蒼風閑語

ll_bluewind_llのひねもすのたりのたり

あるマエストロの功罪

今日「秋分の日」はあいにくの冷たい雨・・・と例年なら言いたくなるところですが、今年に限っては“ようやくの冷たい雨”。

窓外の雨を眺めながら、部屋の中に流れ込んでくるヒンヤリした空気をこれ程までに心地良く感じるのは、本当に久しぶりの様な気がしていました。

外は雨。そして何もかもがシットリと落ち着いた快適な秋の休日・・・と来れば、こんな日は温かいコーヒーと本と音楽のためにあるに決まっています。

目に付いたLPやCDを適当に取っ替え引っ換えしながら、これまた本の山から適宜選び出した読みかけの本をひっくり返し、コーヒーはお気に入りの豆をペーパー・ドリップで淹れ直すこと2度3度。

そんな中、半分程読みさしていたのを読み上げてしまったのが、宮下誠氏2008年の著作『カラヤンがクラシックを殺した』(光文社新書)。

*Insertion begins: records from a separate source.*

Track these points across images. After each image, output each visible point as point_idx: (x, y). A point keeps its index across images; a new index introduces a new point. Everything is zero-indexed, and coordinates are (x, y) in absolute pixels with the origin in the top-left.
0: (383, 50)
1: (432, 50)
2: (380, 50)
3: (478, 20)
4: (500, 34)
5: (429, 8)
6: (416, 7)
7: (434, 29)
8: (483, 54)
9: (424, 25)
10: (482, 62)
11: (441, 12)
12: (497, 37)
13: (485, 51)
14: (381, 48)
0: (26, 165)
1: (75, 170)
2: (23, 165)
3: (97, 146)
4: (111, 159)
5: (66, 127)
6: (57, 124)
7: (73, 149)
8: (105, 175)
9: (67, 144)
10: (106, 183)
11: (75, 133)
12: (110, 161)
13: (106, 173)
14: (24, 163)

音楽評論のスタイルや取り扱う演奏家の傾向としては、慶応大学の許光俊氏などと同系列にカテゴライズされそうですが、許氏に比べると更にもう一段生真面目というか、ある種「無垢」ともいえるクラシック音楽に対する信頼感や愛情が色濃く表れた文章となっています。

クラシック音楽に対する絶大な信頼感や深い愛情ゆえに、その裏返しとしての批評活動もますます舌鋒鋭く、ややもすれば「過激」と受け取られかねない程に先鋭化して行ったのではと推察します。

本書の内容の是非については賛否両論大きく分かれるところかと思いますが、これを音楽批評に仮託した広い意味での社会批評の書と捉えると、現代人が改めて心に留め置き常に自省しておくべき重要な事柄が数多く含まれているのではないかと感じられました。

こんな少しばかりハード&へヴィな内容の評論に継続して目を通していられるのも、やはり季節が“読書の秋”へと移った事の証明でもあるのでしょう。